SET EXERCISE 1: In the netbook comments below, what operating system was installed on the school's Asus EeePC netbooks?
SET EXERCISE 2: Write the next part of the netbook comments below, picking up after their last sentence.

PASSAGE SHOWN:
-----
You shouldn't NEED to opt out, it should be OPT IN (remember this is your OS not a single program).
I bought a cheap 10" netbook* in 2008, used it mostly while traveling. Good enough for e-mail, writing up a few notes, Skype, do a bit of browsing (timetables & weather). Also, fitted nicely in every hotel room safe that came my way.
It now sits in a corner of the living room as a digital VCR (DVB-T USB stick plus recording software), still running nicely on XP, now air gapped of course. The display is still good, so when DVB-T in it's current form is discontinued I might swap the HD for a SSD and put some flavour of Linux on it. Would need a new battery though, but battery is removable, so no biggie.
*akoya W1210, from ALDI
I found them handy for plugging temperature probes into, logging and displaying temperature against time (when developing a cooking product).
- All the essential ports, inc. serial
- small size
- WinXP - ran the software that came with the temperature probe.
For reading websites, it was horrible though - like peering through a letter box.
They are still good for education. I picked up a later model Aspire One* with Win7 starter, 2GB ram, 250GB HD, from Craigslist for homeschooling my 12/yr old daughter for $40. Gave it a new battery, reconnected the wireless antenna lead (guy thought he had a sucker, he didn't), and it runs great. Perfect for doing her homework, hates it because it's not powerful enough to play her games when she decides to fuck off instead of doing work.
Evil, mean, DAAAaaaad! +1
*replaced cheap $199 Staples Gateway Win8 laptop that she stepped on somehow, some way.
Speaking of education, the school I support had 50 odd Asus EeePC not doing much. When the school converted to Google Apps for education I had a look at what we could do with the netbooks. Thought about putting linux on there but too much support hassle, so ended up installing ChromeOS on there. The only issue with the conversion was the wifi cards were not compatible but managed to source 50 cards on alibaba for less that hundred quid delivered. My 10 year spent the summer swapping the cards out and reloading the netbooks which was a nice little earner for him. been a year and a half and aside from 2 of the netbook suffering HDD failures the rest are doing fine without any support calls.
-----
SUPPLIED RECORDS:
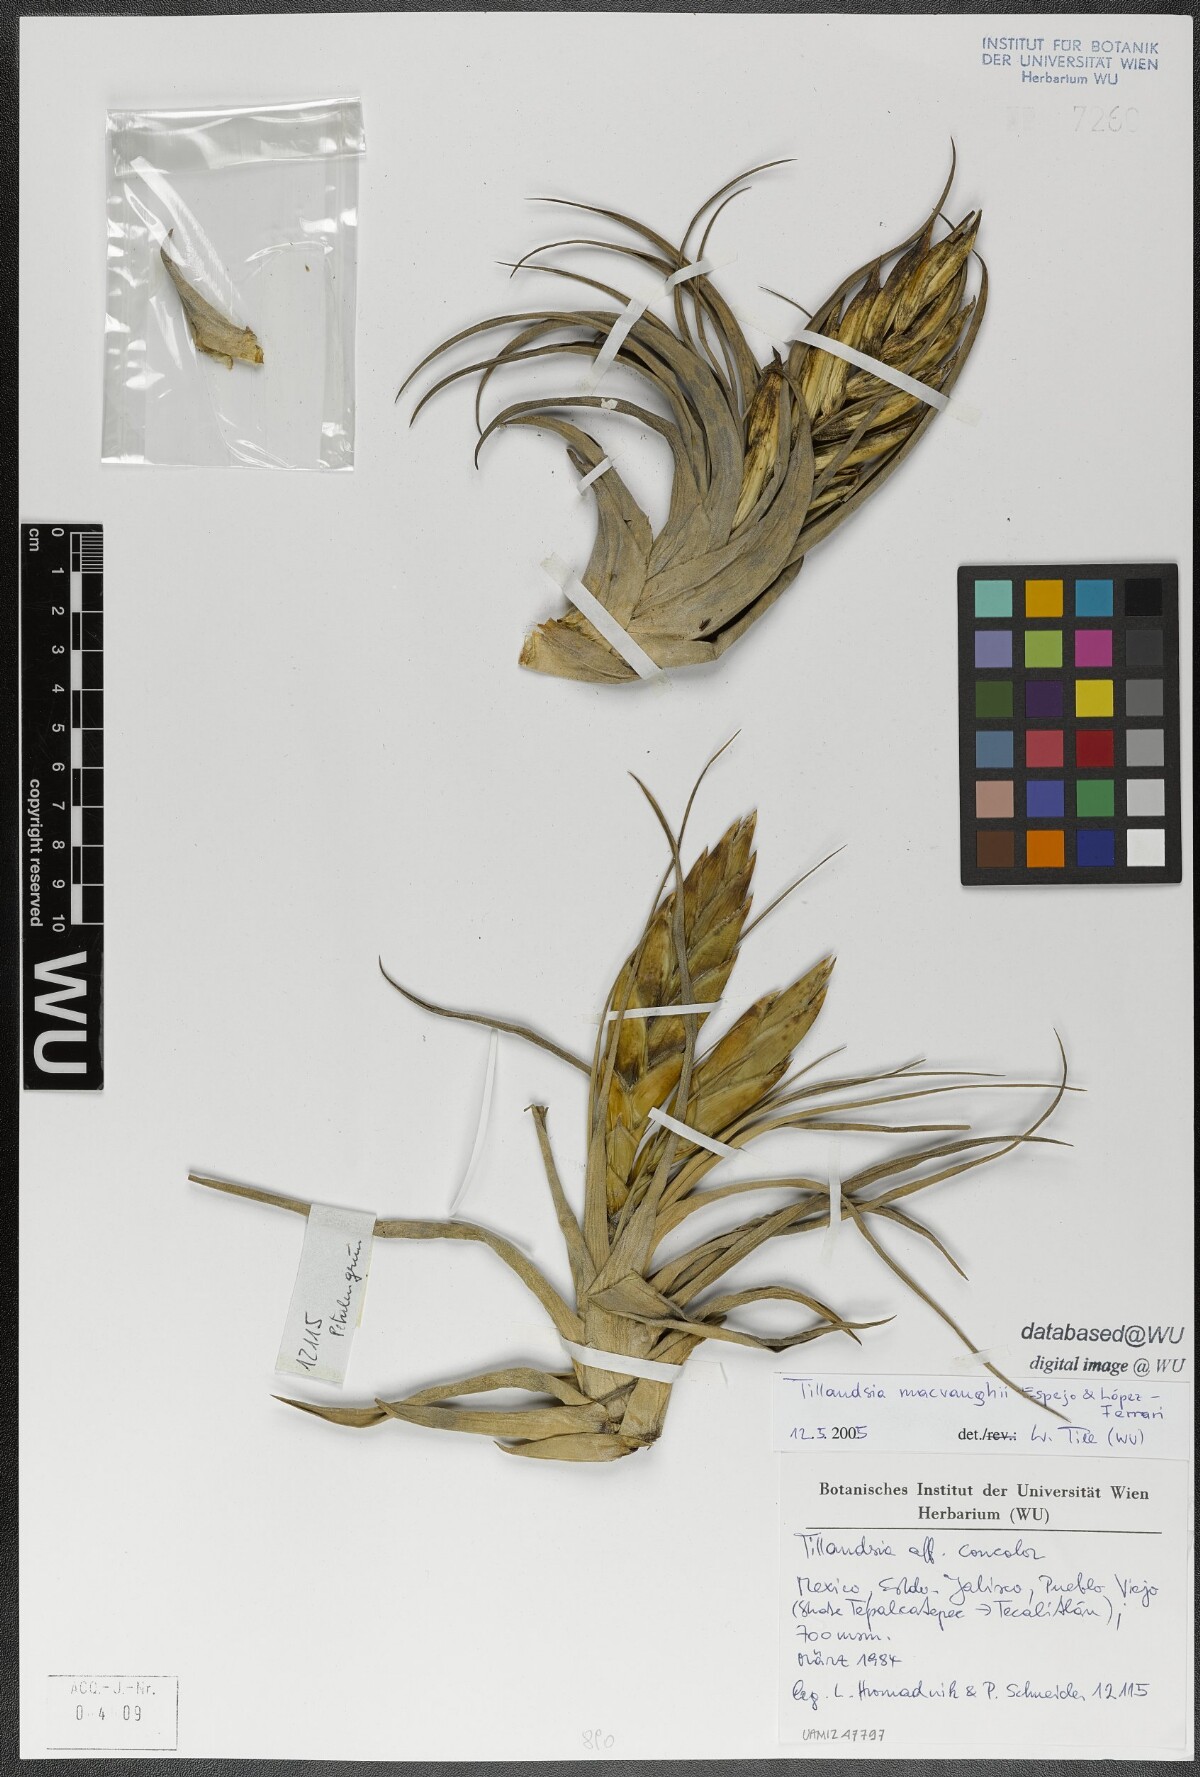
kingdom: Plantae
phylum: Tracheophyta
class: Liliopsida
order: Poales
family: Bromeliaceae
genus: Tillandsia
-----
FINAL RESULT 1: ChromeOS.

FINAL RESULT 2:
My HP netbook came with Win7 originally but has been dual-booted into Debian since day one.
I did the Windows 10 upgrade just because I could, and the machine indeed runs Windows better than before, so kudos Microsoft. I could even use for some occasional work-related stuff that needs Win10.
And then came a 'minor' update for Win10 that wiped grub - no problem, can handle that - and the last updates won't install because some extra system partition Windows needs is too small (after googling the stupid error number for half a day)
Some incompetence seems to linger on at Microsoft... *sigh*
If you must have a working Windows 10 machine in your home or office but won't work on it all day and don't want a new PC, I think an upgraded Netbook will do a better the job.
I imagine most of the earlier Netbooks are running Linux or Windows XP, so aren't upgradeable for free as it stands.Paying for a license wouldn't be sensible in these cases.
So, a prediction : Microsoft will eventually decide to sweep all those existing netbooks into the fold, by offering a free full installation.
I might take them up on that (on a separate drive), if only in the principle of "Know Your Enemy".
Microsoft knacked the netbook market with artificial limitations so windows was free to OEMs, it's the same old shit now with crappy celerons, hamstrung RAM (2GB) and a totally useless 32GB slow drive.
We have fuck all to thank microsoft for other that shitting on a market and forcing OEMs to offer a substandard product.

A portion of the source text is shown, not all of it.